Earlier, Mr Stride told MPs: “I think it is important to be clear about what the ombudsman has not said…

“The ombudsman has not looked at the decision to equalise the state pension age, but rather at how that decision was communicated by DWP. The report hinges on the department’s decisions over a narrow period between 2005 and 2007 and the effect of those decisions on individual notifications.”

He said the report had not said that all women born in the 1950s will have been adversely impacted, “as many women were aware the state pension age had changed”.

He said that: “When considering the DWP’s actions between August 2005 and December 2007, the ombudsman came to the view that those actions resulted in 1950s-born women receiving individual notice later than they might, had different decisions been made.”

He added it is important to remember that the state pension age changes were considered by the courts.

The ombudsman’s report last week has suggested that compensation at level four, ranging between £1,000 and £2,950, could be appropriate for each of those affected.

Compensating all women born in the 1950s at the level four range would involve spending between around £3.5 billion and £10.5 billion of public funds, the report said, adding “though we understand not all of them will have suffered injustice”.

Commenting on Mr Stride’s statement, Tom Selby, director of public policy at AJ Bell, said: “It’s important to note that the recommendation made by the ombudsman relates to maladministration, rather than the fairness of the decision to equalise the state pension age for men and women.

“And even if the ombudsman’s recommended compensation measures were implemented in full, this would fall well short of campaigners’ calls for £10,000 to be paid to all those affected – a figure which would add tens of billions of pounds to a bill that would ultimately be borne by taxpayers.

“It is hard to imagine any government going beyond the recommendation made by the ombudsman, particularly given the difficult fiscal position the country finds itself in.

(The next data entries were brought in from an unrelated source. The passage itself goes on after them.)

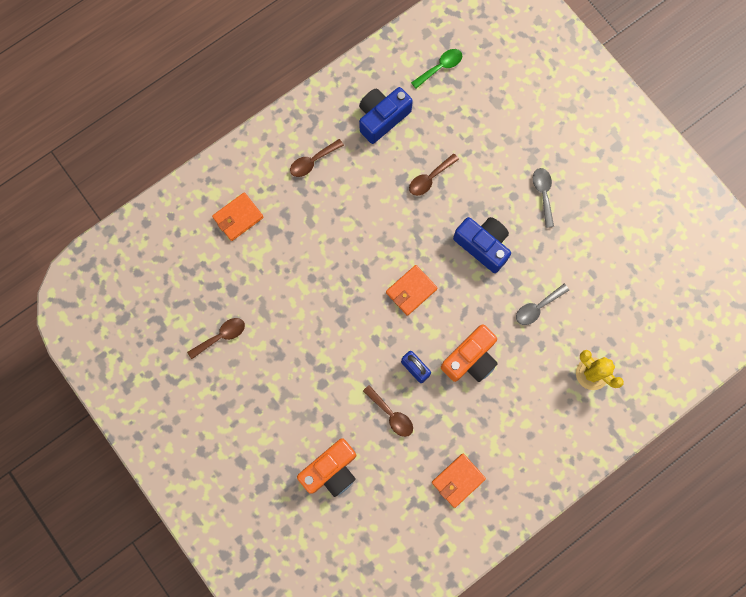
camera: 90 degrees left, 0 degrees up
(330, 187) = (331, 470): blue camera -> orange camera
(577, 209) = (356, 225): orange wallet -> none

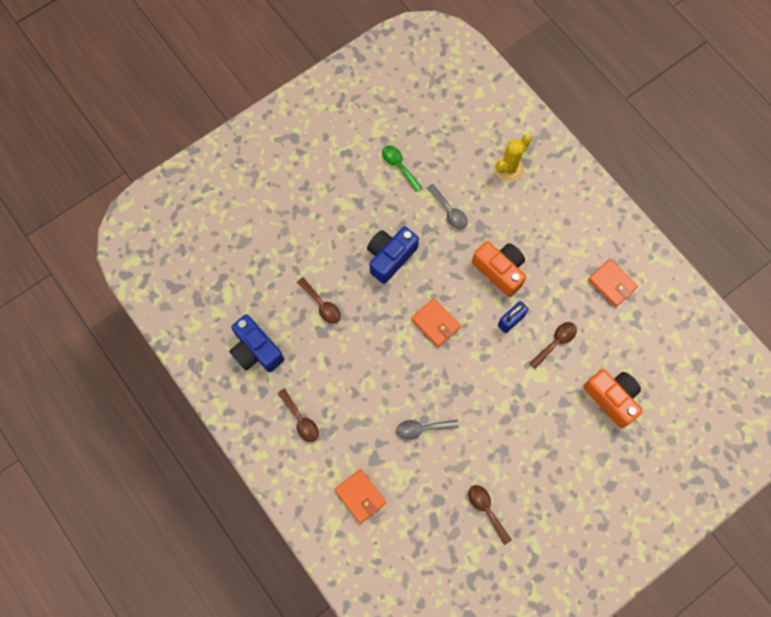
camera: 90 degrees left, 5 degrees down
(440, 67) = (204, 293): green spoon -> green spoon (399, 166)
(543, 194) = (339, 202): grey spoon -> grey spoon (422, 428)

“It now seems increasingly likely if any compensation is to be paid, it will be under a new government after a general election.”

An open letter urging a vote by MPs on compensation for the women affected has been sent to House of Commons Leader Penny Mourdant.

The letter has been signed by 28,000 people, according to the Women Against State Pension Inequality (Waspi) campaign, with signatures having been gathered from supporters via change.org.

The letter from the Waspi campaigners says “the Commons must urgently have the opportunity to debate and vote” on compensation proposals.

The 1995 Pensions Act and subsequent legislation raised the state pension age for women born on or after April 6 1950.

The ombudsman has asked Parliament to identify a mechanism for providing appropriate remedy for those who have suffered injustice.

The report issued last week said: “We think this will provide the quickest route to remedy for those who have suffered injustice because of DWP’s maladministration.”

Angela Madden
Waspi chairwoman Angela Madden said the Government makes time for the necessary debates and votes in the Commons (Victoria Jones/PA)

Waspi chairwoman Angela Madden said: “The Secretary of State now says this matter is so complex, he needs yet more months and years of head scratching to sort it out.  He has made much of the report being 100 pages long as if he were being asked to digest War and Peace.

“The fact it is has taken five years for the ombudsman to produce his conclusions is a pretty perverse reason to say more delay is now justified.”

She added: “The Commons must get a debate and vote on compensation as soon as possible after Easter.”

Speaking to broadcasters over the weekend, Chancellor Jeremy Hunt denied pushing the decision aside for a future administration to deal with.

He said the issue is “genuinely more complicated” than others in which compensation has been promised.